While most of us are concentrating our fire on the costs and bureaucracy that Waxman-Markey entails, no one has noticed one salient political fact: Had the Bush administration and the GOP Congress proposed the current language back in, say, 2005, all of the leading green groups would have vehemently opposed it as an ineffective sellout to corporate interests. (See, for example, the latest estimate from the Breakthrough Institute that Waxman-Markey will only reduce GHG emissions by about 0.5 percent by 2020.) But the greens are so in-the-bag for Obama and Pelosi, and so desperate to pass something — anything — before Copenhagen in December, that they’re willing to become shameless hypocrites.

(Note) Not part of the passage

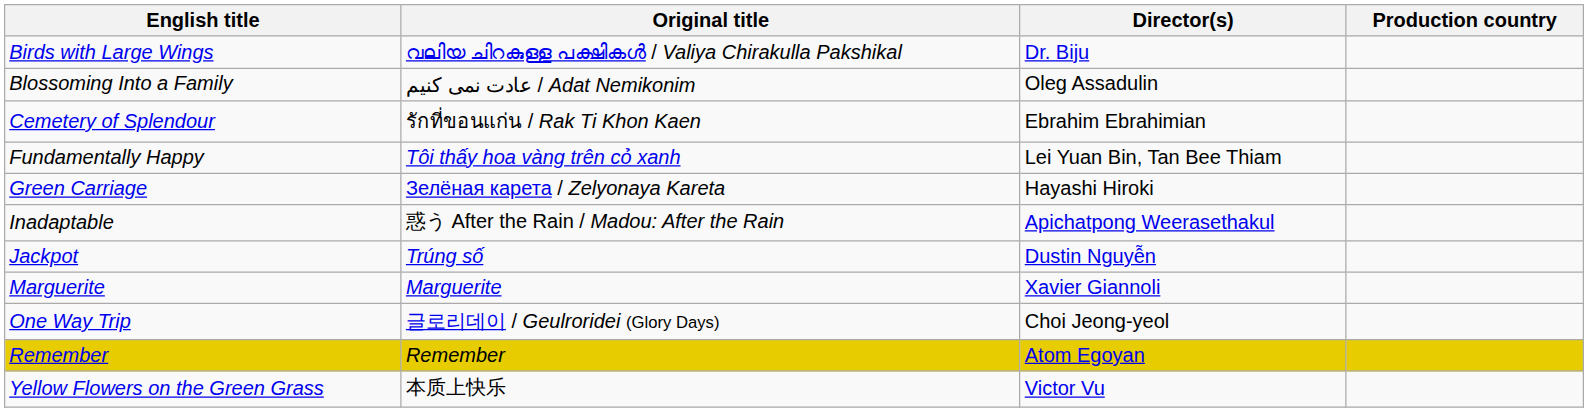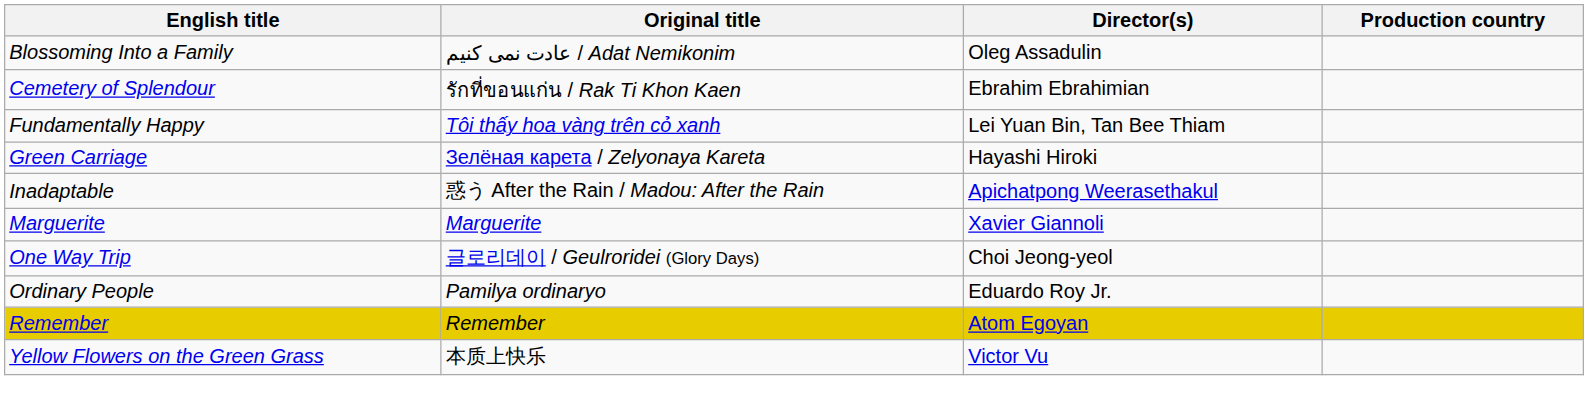- row: Birds with Large Wings | വലിയ ചിറകുള്ള പക്ഷികൾ / Valiya Chirakulla Pakshikal | Dr. Biju
- row: Jackpot | Trúng số | Dustin Nguyễn
+ row: Ordinary People | Pamilya ordinaryo | Eduardo Roy Jr.
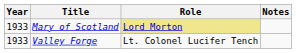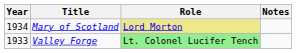Mary of Scotland | Year: 1933 -> 1934
Valley Forge | Role: no background -> lightgreen background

Someone over at Mother Jones magazine noticed. Although a bit convoluted, some of this assessment is dead-on:
To be successful, a market-based strategy must raise the price of carbon sufficiently to change corporate and personal behavior. But the bill clearly demonstrates the lack of political will in Washington to impose such a dramatic price increase. Indeed, the bill explicitly notes that the purpose for rewarding free allowances in such enormous quantities is to mitigate price increases. . .
Most environmental leaders and Democratic Party officials argue that we should support this bill no matter how imperfect because it represents an important, small step forward. Strip it of its cap-and-trade provisions and I would agree. Retain the cap-and-trade provisions and I see it as a giant step backward that may well hobble further progress in federal efforts to combat climate change for years to come.